An interesting article in the Guardian discusses the impressive drop in gun homicides in the Bay Area. As San Francisco and other cities experience an increase in wealth (my decidedly nonscientific index is the presence of Teslas on the streets) we are also experiencing dramatic waves of homelessness and abject poverty (the article estimates 30,000 homeless people in the Bay Area; a few years ago the conservative estimate for SF alone was almost 7,000). So how did we manage to reduce gun violence? The Bay Area has seen a considerable decline in gun homicide. The map in the article observes that the trend was most pronounced for “gentrifying cities”—San Francisco, Oakland, and Richmond. Homicide rates dropped modestly in other places. The only significant uptick was in Stockton, which is facing bankruptcy.
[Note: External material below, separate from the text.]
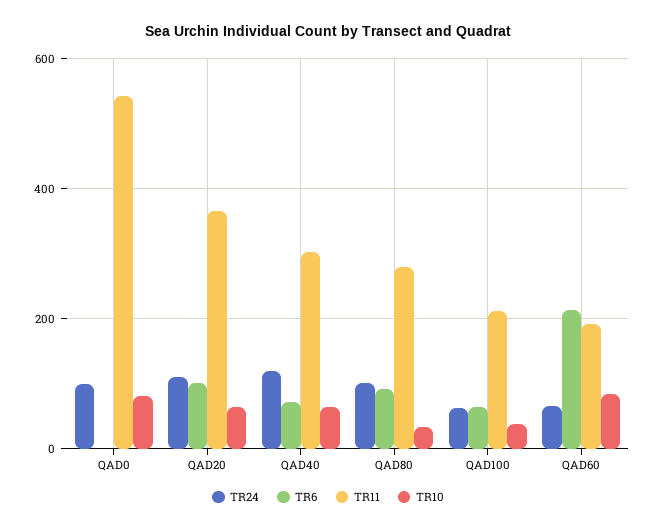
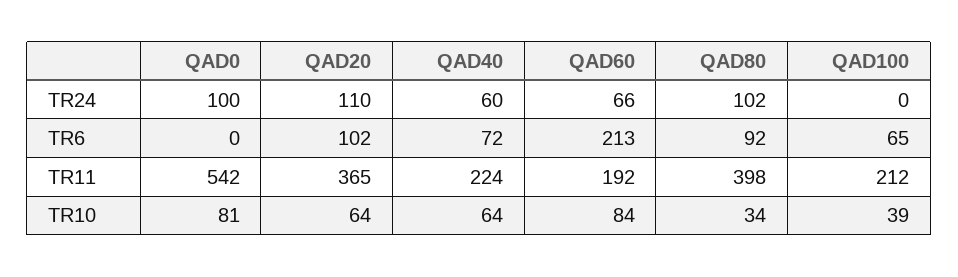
TR24, QAD40: 120 -> 60
TR11, QAD40: 300 -> 224
TR11, QAD80: 280 -> 398
TR24, QAD100: 60 -> 0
How did this happen? The article opines:

There’s early evidence that local violence prevention strategies – including a refocused, more community-driven “Ceasefire” policing strategy, and intensive support programs that do not involve law enforcement at all – were a “key change” contributing to these huge decreases.


One of these programs is Operation Advance Peace, which was adopted in Sacramento following its success in Richmond. Also, the legacy of creative, ethical, community-minded policing espoused by previous Richmond Chief of Police, Chris Magnus (now in Tucson, AZ) is to be credited with much of this decline.

A side note: One of the things I like about the Guardian article is that, as opposed to much of the academic writing on this, it did not shy away from at least examining whether the decline in gun violence might have something to do with changing demographics in the Bay Area. Before everyone leaps to chastise me for asking, “what about black-on-black crime?” let me remind you that African Americans are not only disproportionately the victims, but the perpetrators, of violent crime in the United States. It is possible to state this fact (which is what it is) without espousing an essentialist, racist explanation (“that’s just what they’re like” or any variant of this noxious ideology): is it any wonder that years of deprivation, neglect, animosity, awful role models, and indifference create a cultural climate in impoverished neighborhoods in which gun culture can flourish? Does it come as a shock to you that “high crime” areas also tend to be low-income, high-POC neighborhoods, and that policing there is a mix of punitive overenforcement and community-oriented underenforcement? The same structural racism that produces differential enforcement also produces differential criminality. Nothing to see or say here that hasn’t been noticed and said by radical realists or plain-old sociologists of delinquency. It’s not fancy, postmodern, or ideologically pure, and it won’t get me thousands of “likes” on twitter, but it does have the advantage of being true.

And no, the decline in homicides in the Bay Area is not exclusively (or even predominantly) because of white gentrification. The article explains:

In the past 10 years, tens of thousands of black residents have moved out of Oakland and San Francisco, as skyrocketing rents and housing prices have made the cities increasingly unaffordable. But in the region as a whole, the total number of black residents has remained steady, as the number of black residents living in the Bay Area’s outlying suburbs has increased, according to annual census estimates.

Keep in mind that homicide rates have gone down for the outlying suburbs as well, and you’ll see that this is not just a by-product of changing demographics.